◆ PROMPT: Continue the article on the album Sexplosion!, starting after its final sentence.

◆ TEXT PROVIDED:
◇ ◇ ◇ ◇ ◇
Studio album by My Life with the Thrill Kill Kult
- Released: 1991
- Recorded: December 1990 – January 1991 (Chicago, Illinois)
- Genre: Industrial dance
- Labels: Wax Trax! Interscope/Atlantic
- Producer: Buzz McCoy

My Life with the Thrill Kill Kult chronology
| Confessions of a Knife... (1990) | Sexplosion! (1991) | 13 Above the Night (1993) |

= Sexplosion! =

Sexplosion! is the third studio album by industrial disco band My Life with the Thrill Kill Kult. It was originally released in 1991 on Wax Trax! Records. Described by lead vocalist Groovie Mann as their "sexy" album, Sexplosion! is one of the band's biggest commercial and critical successes.

==Background==
Vocalist Groovie Mann called Sexplosion! the group's "sexy" album in 1995, adding that it was "total disco". He said it was intended as an open-ended fantasy for listeners and that it was genderless in its suggestions.
◇ ◇ ◇ ◇ ◇
Data records

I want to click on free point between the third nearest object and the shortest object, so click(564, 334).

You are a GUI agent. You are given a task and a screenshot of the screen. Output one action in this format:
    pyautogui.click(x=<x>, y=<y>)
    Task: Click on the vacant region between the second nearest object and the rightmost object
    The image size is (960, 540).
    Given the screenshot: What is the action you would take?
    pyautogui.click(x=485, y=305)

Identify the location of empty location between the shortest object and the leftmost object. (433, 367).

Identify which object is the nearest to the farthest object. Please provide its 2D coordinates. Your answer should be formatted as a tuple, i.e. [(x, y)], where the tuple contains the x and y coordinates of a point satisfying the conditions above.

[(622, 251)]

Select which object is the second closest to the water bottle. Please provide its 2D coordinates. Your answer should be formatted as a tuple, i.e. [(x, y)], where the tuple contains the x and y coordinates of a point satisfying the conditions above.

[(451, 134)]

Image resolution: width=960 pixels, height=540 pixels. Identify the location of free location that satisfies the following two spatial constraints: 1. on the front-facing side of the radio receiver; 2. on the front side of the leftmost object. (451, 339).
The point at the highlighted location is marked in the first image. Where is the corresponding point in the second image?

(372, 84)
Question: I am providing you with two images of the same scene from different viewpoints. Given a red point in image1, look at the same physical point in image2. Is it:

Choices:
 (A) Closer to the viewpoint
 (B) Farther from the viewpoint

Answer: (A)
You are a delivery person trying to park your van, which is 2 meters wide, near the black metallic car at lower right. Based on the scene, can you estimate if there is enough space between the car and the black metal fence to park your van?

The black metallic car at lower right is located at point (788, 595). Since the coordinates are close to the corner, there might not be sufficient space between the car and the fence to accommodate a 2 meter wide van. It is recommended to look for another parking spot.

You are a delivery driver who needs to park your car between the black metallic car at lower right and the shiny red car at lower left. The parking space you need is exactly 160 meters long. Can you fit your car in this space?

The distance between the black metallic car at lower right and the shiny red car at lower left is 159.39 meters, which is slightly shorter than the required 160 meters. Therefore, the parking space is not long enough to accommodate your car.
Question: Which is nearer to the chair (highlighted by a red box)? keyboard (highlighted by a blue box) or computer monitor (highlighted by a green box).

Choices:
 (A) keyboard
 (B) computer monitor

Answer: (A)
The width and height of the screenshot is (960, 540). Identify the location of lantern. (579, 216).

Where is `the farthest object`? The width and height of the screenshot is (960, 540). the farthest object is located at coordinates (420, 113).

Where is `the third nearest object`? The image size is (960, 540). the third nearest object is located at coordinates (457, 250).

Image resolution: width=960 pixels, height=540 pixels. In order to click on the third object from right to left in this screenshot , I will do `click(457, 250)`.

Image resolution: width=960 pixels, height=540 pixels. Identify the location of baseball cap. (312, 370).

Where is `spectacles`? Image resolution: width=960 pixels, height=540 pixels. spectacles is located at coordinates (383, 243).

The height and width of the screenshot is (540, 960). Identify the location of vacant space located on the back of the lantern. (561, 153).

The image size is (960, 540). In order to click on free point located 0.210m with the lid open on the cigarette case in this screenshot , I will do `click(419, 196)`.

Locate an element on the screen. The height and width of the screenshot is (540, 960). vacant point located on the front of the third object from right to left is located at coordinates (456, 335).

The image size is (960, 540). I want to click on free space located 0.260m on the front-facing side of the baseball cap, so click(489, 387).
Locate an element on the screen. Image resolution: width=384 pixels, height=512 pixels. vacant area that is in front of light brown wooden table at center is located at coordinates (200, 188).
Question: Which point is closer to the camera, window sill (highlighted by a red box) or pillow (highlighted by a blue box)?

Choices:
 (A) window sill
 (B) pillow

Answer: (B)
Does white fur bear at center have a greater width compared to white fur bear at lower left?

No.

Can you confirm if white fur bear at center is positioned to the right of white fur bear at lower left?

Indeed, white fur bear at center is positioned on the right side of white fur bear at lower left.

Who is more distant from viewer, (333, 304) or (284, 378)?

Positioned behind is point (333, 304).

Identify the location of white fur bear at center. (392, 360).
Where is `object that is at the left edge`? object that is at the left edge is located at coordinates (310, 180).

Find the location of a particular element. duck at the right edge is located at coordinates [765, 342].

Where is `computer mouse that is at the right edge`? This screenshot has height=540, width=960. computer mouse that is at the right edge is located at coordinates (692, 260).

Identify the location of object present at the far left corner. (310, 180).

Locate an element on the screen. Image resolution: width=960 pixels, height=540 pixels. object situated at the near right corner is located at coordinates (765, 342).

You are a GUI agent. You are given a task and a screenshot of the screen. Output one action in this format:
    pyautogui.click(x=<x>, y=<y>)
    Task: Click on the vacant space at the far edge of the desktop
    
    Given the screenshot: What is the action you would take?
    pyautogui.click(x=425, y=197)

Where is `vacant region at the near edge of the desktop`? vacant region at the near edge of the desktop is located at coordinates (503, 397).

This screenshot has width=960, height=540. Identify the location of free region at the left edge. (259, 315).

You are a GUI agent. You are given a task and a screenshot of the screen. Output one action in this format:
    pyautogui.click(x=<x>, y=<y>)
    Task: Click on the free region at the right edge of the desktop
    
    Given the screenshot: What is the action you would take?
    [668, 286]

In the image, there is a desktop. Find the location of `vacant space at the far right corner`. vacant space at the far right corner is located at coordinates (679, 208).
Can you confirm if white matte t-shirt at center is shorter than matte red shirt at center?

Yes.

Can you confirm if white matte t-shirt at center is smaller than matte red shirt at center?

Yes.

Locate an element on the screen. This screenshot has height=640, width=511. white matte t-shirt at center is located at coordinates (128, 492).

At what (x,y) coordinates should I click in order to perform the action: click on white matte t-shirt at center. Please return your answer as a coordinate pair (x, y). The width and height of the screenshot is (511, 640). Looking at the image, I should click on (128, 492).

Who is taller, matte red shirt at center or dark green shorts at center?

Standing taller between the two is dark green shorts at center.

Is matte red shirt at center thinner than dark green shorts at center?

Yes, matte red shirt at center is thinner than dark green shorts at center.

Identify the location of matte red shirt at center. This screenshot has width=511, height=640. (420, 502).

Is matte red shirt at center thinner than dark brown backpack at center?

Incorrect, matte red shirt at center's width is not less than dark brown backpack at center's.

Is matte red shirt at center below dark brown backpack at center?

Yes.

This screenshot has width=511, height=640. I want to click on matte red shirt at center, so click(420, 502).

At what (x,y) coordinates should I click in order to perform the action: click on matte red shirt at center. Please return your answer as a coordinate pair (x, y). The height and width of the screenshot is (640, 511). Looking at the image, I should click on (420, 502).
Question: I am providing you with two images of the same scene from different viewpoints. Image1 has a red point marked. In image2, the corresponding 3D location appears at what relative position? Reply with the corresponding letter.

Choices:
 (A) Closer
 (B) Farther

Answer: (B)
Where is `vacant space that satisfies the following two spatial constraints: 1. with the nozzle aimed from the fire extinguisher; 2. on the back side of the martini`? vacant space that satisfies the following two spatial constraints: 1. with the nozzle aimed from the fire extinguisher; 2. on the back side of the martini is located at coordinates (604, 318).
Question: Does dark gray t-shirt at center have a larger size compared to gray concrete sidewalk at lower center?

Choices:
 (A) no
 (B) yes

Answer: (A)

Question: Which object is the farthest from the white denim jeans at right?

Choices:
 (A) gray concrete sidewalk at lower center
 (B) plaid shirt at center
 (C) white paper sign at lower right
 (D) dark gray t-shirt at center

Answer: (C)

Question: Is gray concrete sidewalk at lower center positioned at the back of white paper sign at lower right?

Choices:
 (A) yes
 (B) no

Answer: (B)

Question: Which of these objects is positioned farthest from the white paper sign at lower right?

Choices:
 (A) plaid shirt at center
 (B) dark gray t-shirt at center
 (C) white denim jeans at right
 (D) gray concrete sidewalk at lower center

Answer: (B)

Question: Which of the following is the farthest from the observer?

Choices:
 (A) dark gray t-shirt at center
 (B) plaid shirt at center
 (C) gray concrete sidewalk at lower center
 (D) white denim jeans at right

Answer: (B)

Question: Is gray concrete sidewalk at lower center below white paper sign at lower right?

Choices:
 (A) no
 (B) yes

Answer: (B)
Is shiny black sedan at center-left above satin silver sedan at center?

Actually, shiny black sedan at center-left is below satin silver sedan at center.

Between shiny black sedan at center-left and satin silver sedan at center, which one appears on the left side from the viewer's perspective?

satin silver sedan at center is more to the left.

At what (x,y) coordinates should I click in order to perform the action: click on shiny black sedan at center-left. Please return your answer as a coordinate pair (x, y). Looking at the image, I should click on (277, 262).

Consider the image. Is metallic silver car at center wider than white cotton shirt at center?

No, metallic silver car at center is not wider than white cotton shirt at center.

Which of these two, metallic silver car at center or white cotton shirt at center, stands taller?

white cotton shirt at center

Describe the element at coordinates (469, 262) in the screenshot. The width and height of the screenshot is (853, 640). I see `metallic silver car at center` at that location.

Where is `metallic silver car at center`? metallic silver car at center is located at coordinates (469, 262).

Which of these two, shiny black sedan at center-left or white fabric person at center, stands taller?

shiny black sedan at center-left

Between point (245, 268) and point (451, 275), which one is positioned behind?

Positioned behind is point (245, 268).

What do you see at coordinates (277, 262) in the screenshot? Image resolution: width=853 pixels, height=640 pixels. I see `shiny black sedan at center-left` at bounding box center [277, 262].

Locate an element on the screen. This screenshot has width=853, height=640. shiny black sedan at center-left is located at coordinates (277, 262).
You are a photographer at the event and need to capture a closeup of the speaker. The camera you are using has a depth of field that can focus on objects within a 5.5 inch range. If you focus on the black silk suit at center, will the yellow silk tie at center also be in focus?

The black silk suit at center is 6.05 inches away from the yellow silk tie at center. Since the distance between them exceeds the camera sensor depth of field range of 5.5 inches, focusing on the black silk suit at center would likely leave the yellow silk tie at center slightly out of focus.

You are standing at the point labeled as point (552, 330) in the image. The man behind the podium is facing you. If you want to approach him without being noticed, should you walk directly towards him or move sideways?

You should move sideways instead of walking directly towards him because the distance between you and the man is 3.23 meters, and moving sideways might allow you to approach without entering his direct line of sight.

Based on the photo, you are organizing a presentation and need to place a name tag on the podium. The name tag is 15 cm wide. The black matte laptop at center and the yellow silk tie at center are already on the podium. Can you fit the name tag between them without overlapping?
◇ ◇ ◇ ◇ ◇
◆ RESPONSE BELOW:
==Release==
Sexplosion! was released in 1991 on Wax Trax! Records and became one of the most successful releases in the label's history, selling more than 61,000 copies within six weeks of the album's June 1 release. The title track peaked at No. 10 on the Billboard Dance/Club Play Songs on October 26, 1991. The song "Sex on Wheelz" peaked at No. 15 on the same chart on July 27, 1991, as well as reaching No. 23 on the Modern Rock Tracks Chart. "Sex on Wheelz" appeared on the latter chart again, with its Cool World soundtrack remix, when it peaked at No. 17 on August 15, 1992.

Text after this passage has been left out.